The lead wire of the control box 2 is connected into the control system of the 3D printer, the heating temperature is set through the control panel 21, the heating wire 7 transmits heat to the inner cavity of the inner tube 8, before the fiber material enters the printing port, the fiber material is preheated and heated in the inner tube 8, the temperature of the material is increased to be close to the discharging temperature from the room temperature, the working efficiency of the nozzle structure is further improved, the printing success rate is improved, and the printing quality is improved.

In accordance with the above embodiments of the utility model, these embodiments are not exhaustive of all details, nor are they intended to limit the utility model to the precise embodiments disclosed. Obviously, many modifications and variations are possible in light of the above teaching. The embodiments were chosen and described in order to best explain the principles of the utility model and the practical application, to thereby enable others skilled in the art to best utilize the utility model and various modifications as are suited to the particular use contemplated. Any modification, equivalent replacement, improvement, etc. made within the spirit and principle of the present utility model should be included in the protection scope of the present utility model.

Claims (6)

1. The utility model provides an automatic preheating device of 3D printer fibre material, includes control box (2) and inner tube (6), its characterized in that: the control box (2) left end face is provided with lead terminal (22), the winding of inner tube (6) outer wall has heater (7), control box (2) inside is provided with the PCB board of connecting heater (7) and lead terminal (22), control box (2) front end face is provided with control panel (21) of connecting the PCB board, control box (2) up and down terminal surface is provided with indent screwed joint (23) respectively, both sides screwed joint (23) are linked together through central through-hole, top screwed joint (23) threaded connection has upper end cover (3), inner tube (6) upper end passes central through-hole from bottom to top and the inner chamber threaded connection of upper end cover (3), upper end cover (3) upper end is provided with just to the feed port of inner tube (6) inner chamber, below screwed joint (23) have outer tube (4), outer tube (4) cover is with heater (7) cover in the intermediate layer inner tube (6) outside, outer tube (4) and inner tube (6) are filled with insulating paste, upper end cover (42) threaded joint (42) of inner tube (6), lower end cover (5) threaded joint (42) has, lower end cover (5), the lower end of the lower end cover (5) is provided with a discharge hole which is opposite to the inner cavity of the inner pipe (6).

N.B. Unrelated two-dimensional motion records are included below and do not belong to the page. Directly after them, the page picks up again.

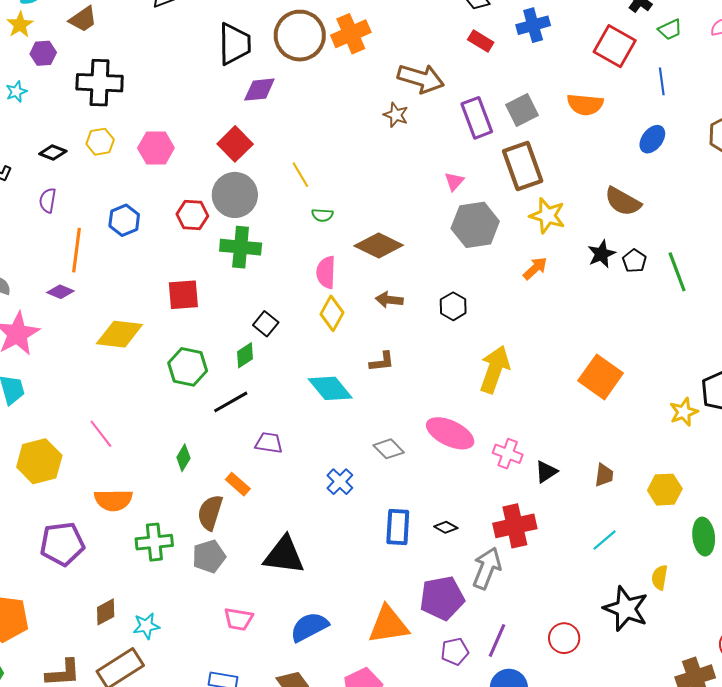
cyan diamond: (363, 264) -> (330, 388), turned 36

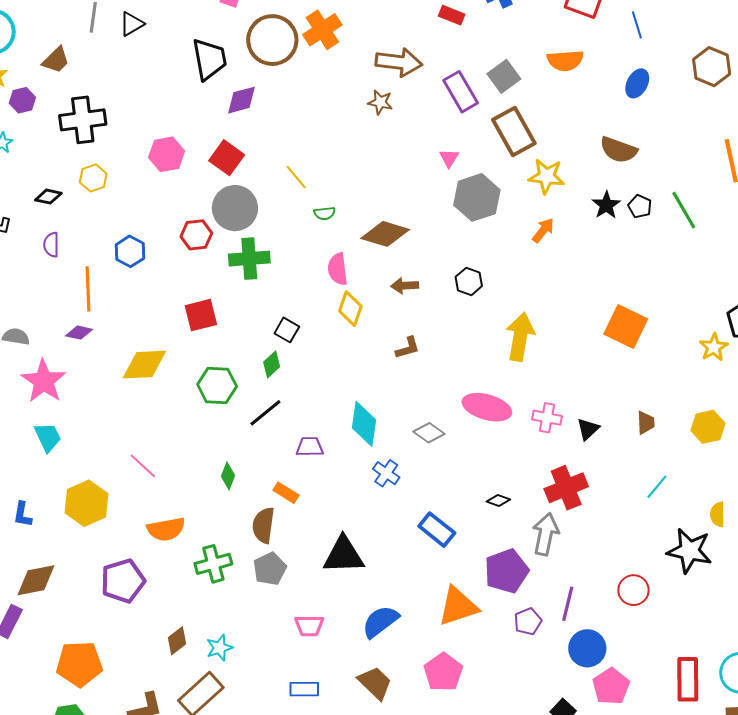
pink hexagon: (156, 148) -> (167, 154), moved
cyan diamond: (330, 388) -> (364, 424), moved, turned 57
blue rectangle: (398, 527) -> (437, 530), moved, turned -45

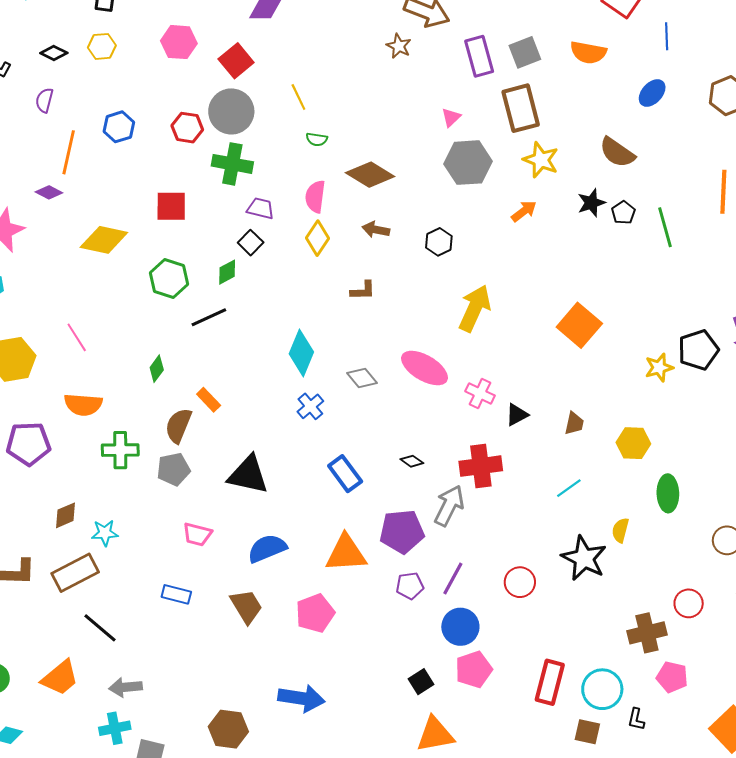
purple trapezoid: (310, 447) -> (261, 208), moved

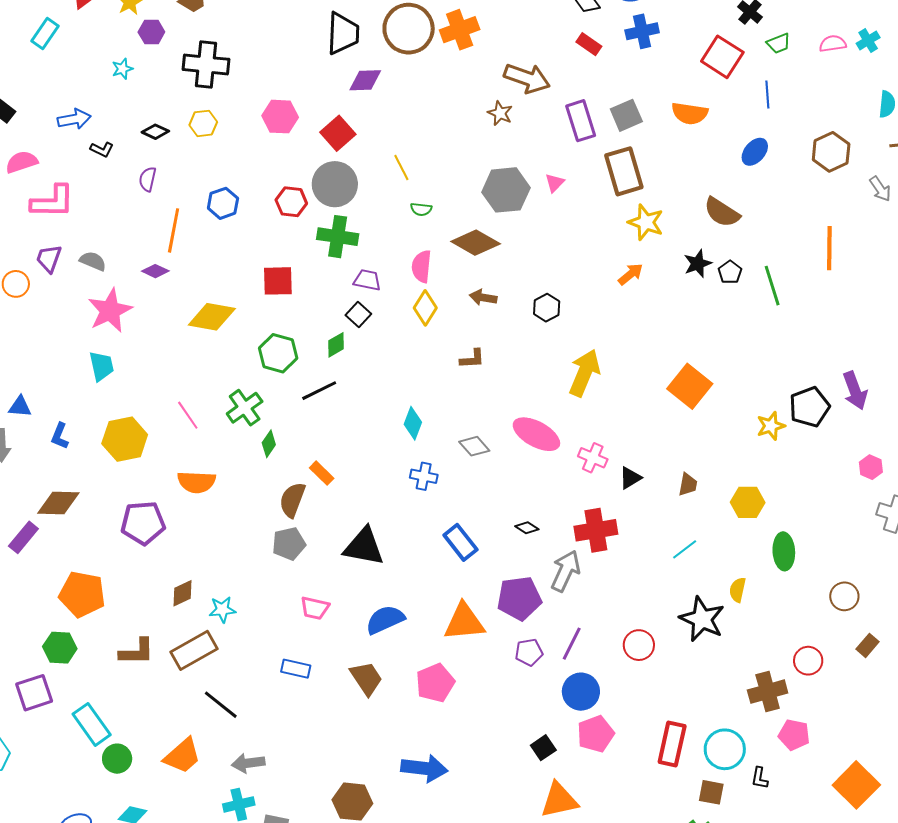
gray hexagon: (468, 163) -> (506, 190), moved
cyan diamond: (301, 353) -> (413, 423), size x0.7
blue cross: (310, 406) -> (424, 476), turned -36
green cross: (120, 450) -> (245, 408), moved, turned -33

2. The 3D printer fibrous material auto-pre-warming device of claim 1, wherein: the inner tube (6) is sleeved with a sealing cover (8), the sealing cover (8) is embedded into the upper end of the outer tube (4), and a threading hole (81) for wiring the heating wire (7) is formed in the side of the sealing cover (8).

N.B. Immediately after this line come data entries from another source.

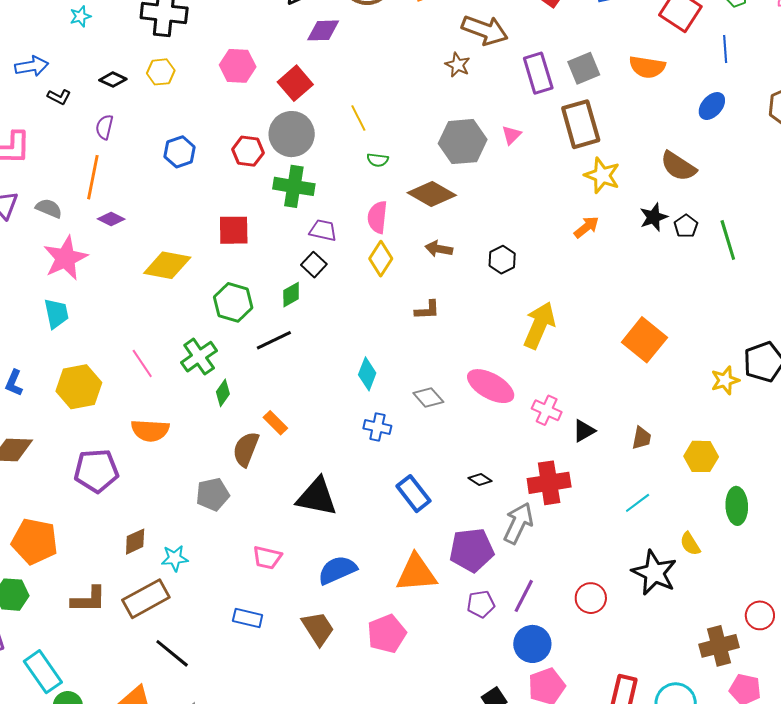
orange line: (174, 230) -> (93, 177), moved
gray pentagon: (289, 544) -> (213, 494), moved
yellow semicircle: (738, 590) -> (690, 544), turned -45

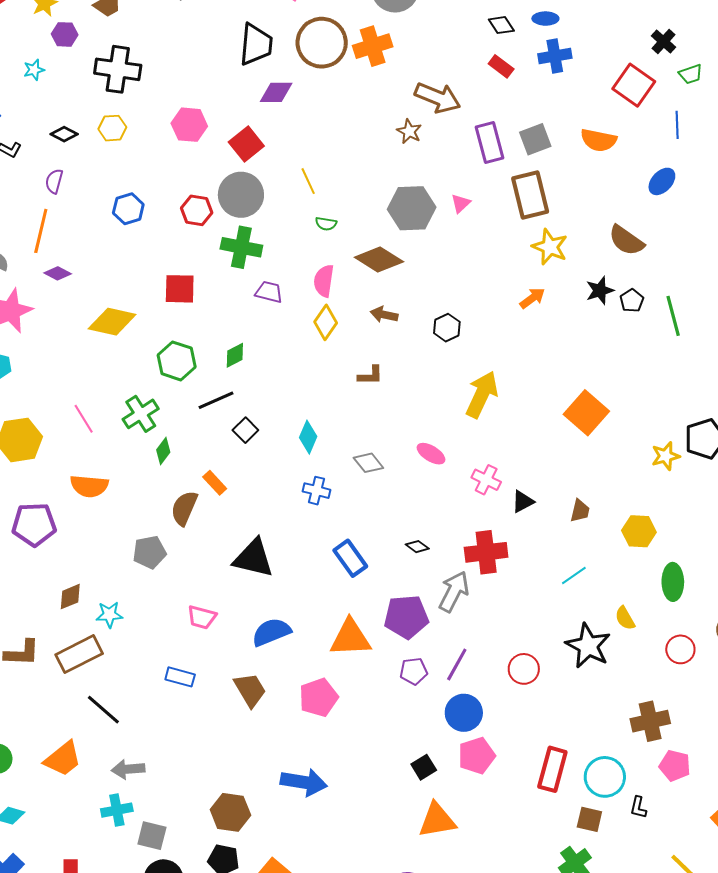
black square: (314, 265) -> (245, 430), moved
pink ellipse: (491, 386) -> (431, 454), size x0.6
red circle: (760, 615) -> (680, 649), moved

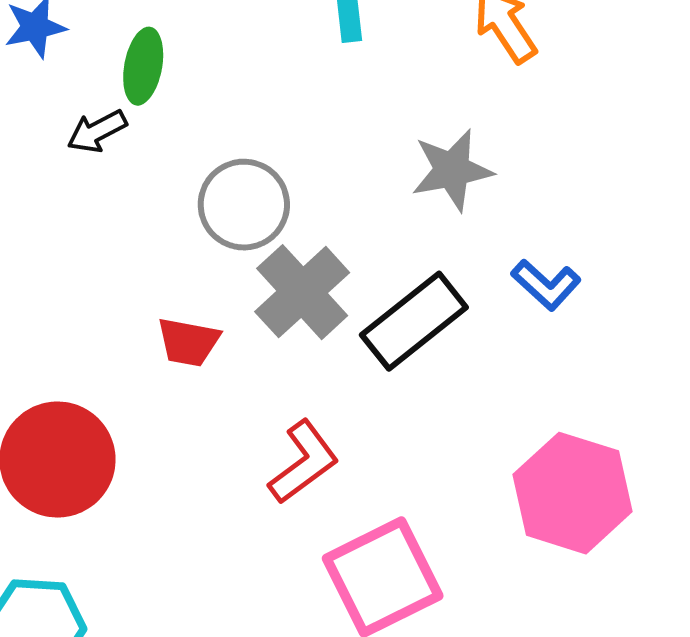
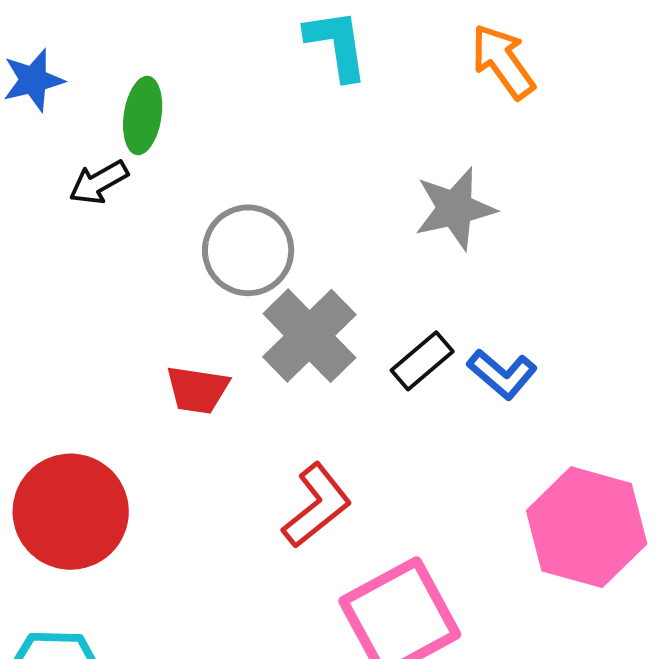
blue L-shape: (546, 285) -> (502, 374), moved
black rectangle: (414, 321) -> (422, 361), size x0.6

3. The 3D printer fibrous material auto-pre-warming device of claim 2, wherein: the lower end of the sealing cover (8) is an inclined plane, and the inclined plane inclines to the axis of the sealing cover (8).

4. The 3D printer fibrous material auto-pre-warming device of claim 1, wherein: an outer retainer ring (41) is arranged above the outer tube (4), the outer retainer ring (41) abuts against the lower outer wall of the control box (2), an inner retainer ring (61) is arranged below the inner tube (6), and the inner retainer ring (61) abuts against the inner wall of the threaded connection portion (42).

5. The 3D printer fibrous material auto-pre-warming device of claim 1, wherein: the control panel (21) comprises an LED digital display screen arranged on the front end face of the control box (2), and a button is arranged below the LED digital display screen.

6. The 3D printer fibrous material auto-pre-warming device of claim 1, wherein: the right end face of the control box (2) is provided with a supporting plate (1).